MetLife installed temporary grass fields as part of its FIFA agreement to host World Cup matches. Whether that grass sits on top of concrete or dirt remains unclear — but the effect is the same. Hard. Rigid. Wrong. Rabiot's description matches almost exactly what NFL players have said about the venue's usual artificial surface for years.
A stadium with a long injury history
The MetLife injury list reads like a who's who of career-altering moments. According to a report by the Sidwell Health Organization, at least 16 players have suffered serious injuries on the artificial surface. Nick Bosa. Aaron Rodgers. Jabrill Peppers. Sterling Shepard. Wan'Dale Robinson. All ACL or Achilles. Giants receiver Malik Nabers tore his ACL and meniscus there in Week 4 last season.
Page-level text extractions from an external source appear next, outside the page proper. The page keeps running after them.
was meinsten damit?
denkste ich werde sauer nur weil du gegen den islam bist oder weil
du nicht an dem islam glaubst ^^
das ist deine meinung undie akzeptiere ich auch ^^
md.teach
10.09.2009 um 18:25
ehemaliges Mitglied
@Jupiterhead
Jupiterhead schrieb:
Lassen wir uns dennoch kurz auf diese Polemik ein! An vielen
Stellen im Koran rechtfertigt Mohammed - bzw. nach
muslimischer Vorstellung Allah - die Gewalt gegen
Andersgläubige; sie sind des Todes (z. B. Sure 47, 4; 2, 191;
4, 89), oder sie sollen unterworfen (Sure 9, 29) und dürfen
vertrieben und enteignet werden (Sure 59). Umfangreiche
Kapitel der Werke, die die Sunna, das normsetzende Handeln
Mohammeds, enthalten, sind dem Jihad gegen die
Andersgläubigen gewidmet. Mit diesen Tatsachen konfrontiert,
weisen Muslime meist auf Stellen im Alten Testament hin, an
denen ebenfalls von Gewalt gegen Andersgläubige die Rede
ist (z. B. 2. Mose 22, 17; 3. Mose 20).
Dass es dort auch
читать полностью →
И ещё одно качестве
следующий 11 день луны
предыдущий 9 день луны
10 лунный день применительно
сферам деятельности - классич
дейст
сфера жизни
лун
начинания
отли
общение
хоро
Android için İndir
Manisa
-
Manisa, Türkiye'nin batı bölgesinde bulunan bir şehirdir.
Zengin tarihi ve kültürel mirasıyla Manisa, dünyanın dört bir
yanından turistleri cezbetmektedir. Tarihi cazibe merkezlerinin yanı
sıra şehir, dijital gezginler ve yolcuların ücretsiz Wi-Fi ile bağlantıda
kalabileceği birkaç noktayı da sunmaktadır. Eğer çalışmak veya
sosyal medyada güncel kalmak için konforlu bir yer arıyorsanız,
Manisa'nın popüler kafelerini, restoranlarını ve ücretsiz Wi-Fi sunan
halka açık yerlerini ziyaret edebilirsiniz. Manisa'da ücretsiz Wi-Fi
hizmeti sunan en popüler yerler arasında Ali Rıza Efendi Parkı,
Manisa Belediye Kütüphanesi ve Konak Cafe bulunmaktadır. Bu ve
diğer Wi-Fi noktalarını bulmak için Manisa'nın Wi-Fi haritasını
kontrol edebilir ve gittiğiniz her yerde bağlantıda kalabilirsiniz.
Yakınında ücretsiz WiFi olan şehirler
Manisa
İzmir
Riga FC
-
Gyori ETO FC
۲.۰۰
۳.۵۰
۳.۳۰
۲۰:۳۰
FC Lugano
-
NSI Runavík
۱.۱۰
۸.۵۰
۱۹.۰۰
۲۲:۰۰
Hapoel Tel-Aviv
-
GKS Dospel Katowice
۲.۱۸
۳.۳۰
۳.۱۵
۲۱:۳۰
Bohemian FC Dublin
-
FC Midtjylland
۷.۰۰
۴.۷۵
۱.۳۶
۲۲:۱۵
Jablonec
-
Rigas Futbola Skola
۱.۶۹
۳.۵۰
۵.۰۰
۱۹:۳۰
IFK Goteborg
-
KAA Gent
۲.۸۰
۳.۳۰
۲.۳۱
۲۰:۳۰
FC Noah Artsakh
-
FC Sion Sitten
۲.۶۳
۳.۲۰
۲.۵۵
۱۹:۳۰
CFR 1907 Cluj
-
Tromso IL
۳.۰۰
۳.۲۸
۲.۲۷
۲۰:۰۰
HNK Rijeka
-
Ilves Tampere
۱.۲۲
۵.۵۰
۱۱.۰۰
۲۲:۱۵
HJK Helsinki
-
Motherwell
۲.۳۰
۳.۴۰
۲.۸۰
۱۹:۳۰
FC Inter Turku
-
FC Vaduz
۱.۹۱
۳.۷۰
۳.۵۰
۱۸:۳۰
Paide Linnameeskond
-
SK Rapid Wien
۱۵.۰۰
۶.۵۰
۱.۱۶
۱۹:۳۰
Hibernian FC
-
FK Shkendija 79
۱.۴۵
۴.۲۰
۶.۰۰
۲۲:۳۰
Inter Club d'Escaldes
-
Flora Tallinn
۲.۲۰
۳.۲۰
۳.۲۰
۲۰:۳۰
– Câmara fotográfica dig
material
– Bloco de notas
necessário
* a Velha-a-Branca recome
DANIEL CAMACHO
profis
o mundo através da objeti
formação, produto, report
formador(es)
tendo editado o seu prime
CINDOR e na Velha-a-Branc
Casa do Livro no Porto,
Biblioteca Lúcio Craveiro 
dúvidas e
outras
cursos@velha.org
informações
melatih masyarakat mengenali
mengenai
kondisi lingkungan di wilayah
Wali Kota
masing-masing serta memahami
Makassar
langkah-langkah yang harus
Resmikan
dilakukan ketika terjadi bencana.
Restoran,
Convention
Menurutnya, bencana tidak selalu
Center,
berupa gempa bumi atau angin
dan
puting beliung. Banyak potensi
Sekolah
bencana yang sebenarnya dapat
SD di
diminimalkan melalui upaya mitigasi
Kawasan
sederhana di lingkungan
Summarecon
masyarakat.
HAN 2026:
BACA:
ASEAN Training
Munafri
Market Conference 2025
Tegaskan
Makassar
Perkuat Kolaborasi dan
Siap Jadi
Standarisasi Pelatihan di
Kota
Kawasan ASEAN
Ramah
Odell Beckham Jr., who fractured his ankle on the same turf, went to X and called the stadium "Deathlife." That's not a frustrated player venting — that's someone who lived the consequences.
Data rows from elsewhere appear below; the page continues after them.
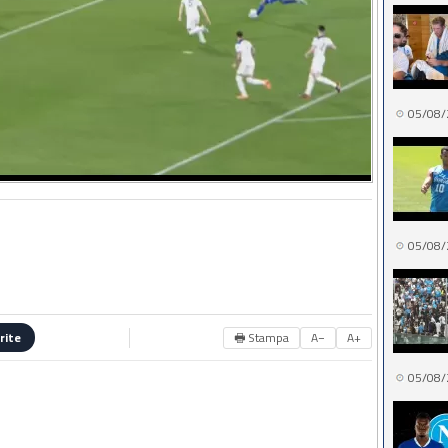
05/08/
05/08/
🖶 Stampa
A−
A+
rite
05/08/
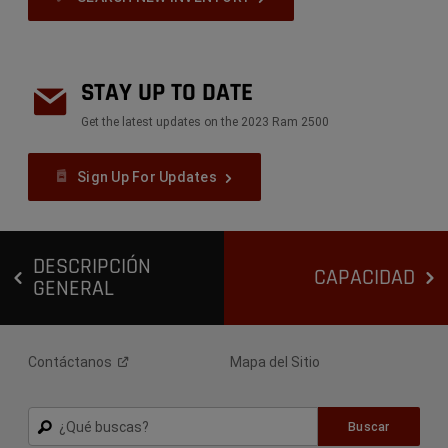
STAY UP TO DATE
Get the latest updates on the 2023 Ram 2500
Sign Up For Updates
DESCRIPCIÓN
CAPACIDAD
GENERAL
Contáctanos
Mapa del Sitio
Buscar
Buscar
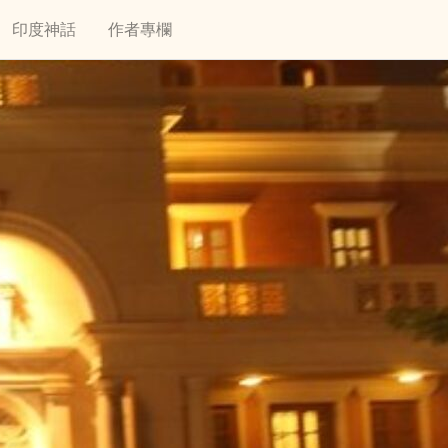
印度神話
作者專欄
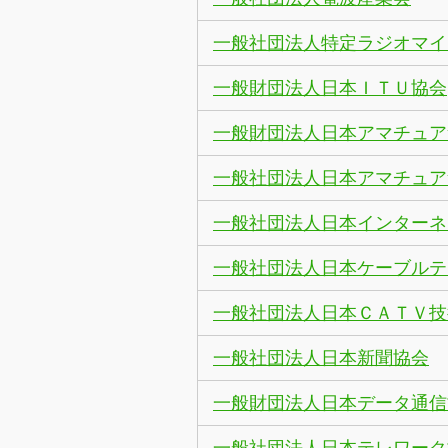
一般社団法人特定ラジオマイ
一般財団法人日本ＩＴＵ協会
一般財団法人日本アマチュア
一般社団法人日本アマチュア
一般社団法人日本インターネ
一般社団法人日本ケーブルテ
一般社団法人日本ＣＡＴＶ技
一般社団法人日本新聞協会
一般財団法人日本データ通信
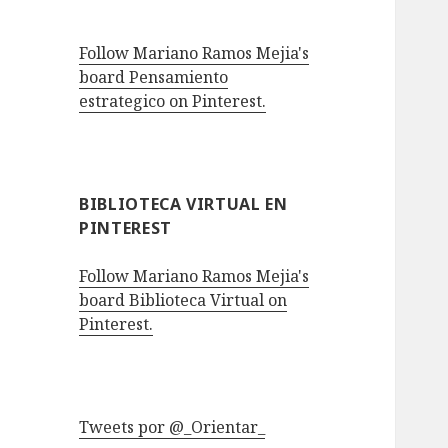
Follow Mariano Ramos Mejia's
board Pensamiento
estrategico on Pinterest.
BIBLIOTECA VIRTUAL EN
PINTEREST
Follow Mariano Ramos Mejia's
board Biblioteca Virtual on
Pinterest.
Tweets por @_Orientar_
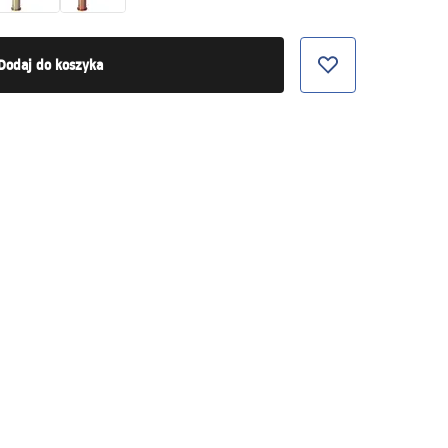
Dodaj do koszyka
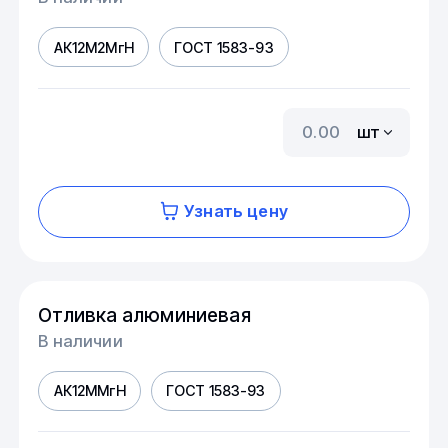
АК12М2МгН
ГОСТ 1583-93
шт
Узнать цену
Отливка алюминиевая
В наличии
АК12ММгН
ГОСТ 1583-93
The economics make a permanent fix difficult. MetLife hosts two NFL franchises, college football, concerts, and major events year-round. A grass surface would absorb punishment and cost a fortune to maintain. The northeast climate doesn't help either — the Giants tried interlocking grass trays at the old Giants Stadium around 1999-2000 and scrapped the experiment fairly quickly for exactly those reasons.
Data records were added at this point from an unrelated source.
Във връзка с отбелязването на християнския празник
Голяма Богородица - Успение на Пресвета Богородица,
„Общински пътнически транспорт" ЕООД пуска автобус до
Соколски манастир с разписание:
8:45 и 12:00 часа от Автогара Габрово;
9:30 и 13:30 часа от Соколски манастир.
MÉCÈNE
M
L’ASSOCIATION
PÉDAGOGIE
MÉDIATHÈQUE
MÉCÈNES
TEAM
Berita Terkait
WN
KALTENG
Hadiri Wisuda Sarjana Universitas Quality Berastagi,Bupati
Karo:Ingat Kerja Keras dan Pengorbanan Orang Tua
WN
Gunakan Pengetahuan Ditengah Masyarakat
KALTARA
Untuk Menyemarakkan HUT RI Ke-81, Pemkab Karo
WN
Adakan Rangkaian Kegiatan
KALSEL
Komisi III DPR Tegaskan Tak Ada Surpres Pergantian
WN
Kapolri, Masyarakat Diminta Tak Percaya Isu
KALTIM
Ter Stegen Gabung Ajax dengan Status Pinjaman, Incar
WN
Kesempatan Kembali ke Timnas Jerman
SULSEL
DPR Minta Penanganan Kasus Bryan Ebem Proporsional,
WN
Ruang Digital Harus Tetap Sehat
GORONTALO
Back to FieldTurf after the final
Once the World Cup wraps up, MetLife returns to its FieldTurf Core surface — the same artificial setup that's been in place since 2023. So the grass that Rabiot and Vinicius couldn't quite believe was grass gets torn out, and the surface that's ended so many NFL careers comes back.
For anyone tracking World Cup match outcomes or tournament outrights, a pitch that disrupts rhythm and favors neither technical football nor physical pressing is worth factoring in. Brazil's second-half sluggishness against a drying surface isn't a trivial complaint — it's a tactical variable that affects how teams perform and, by extension, how games are priced.
Rabiot said he wasn't even sure he could call it a pitch. After everything MetLife Stadium's surface has done to players over the years, that's hard to argue with.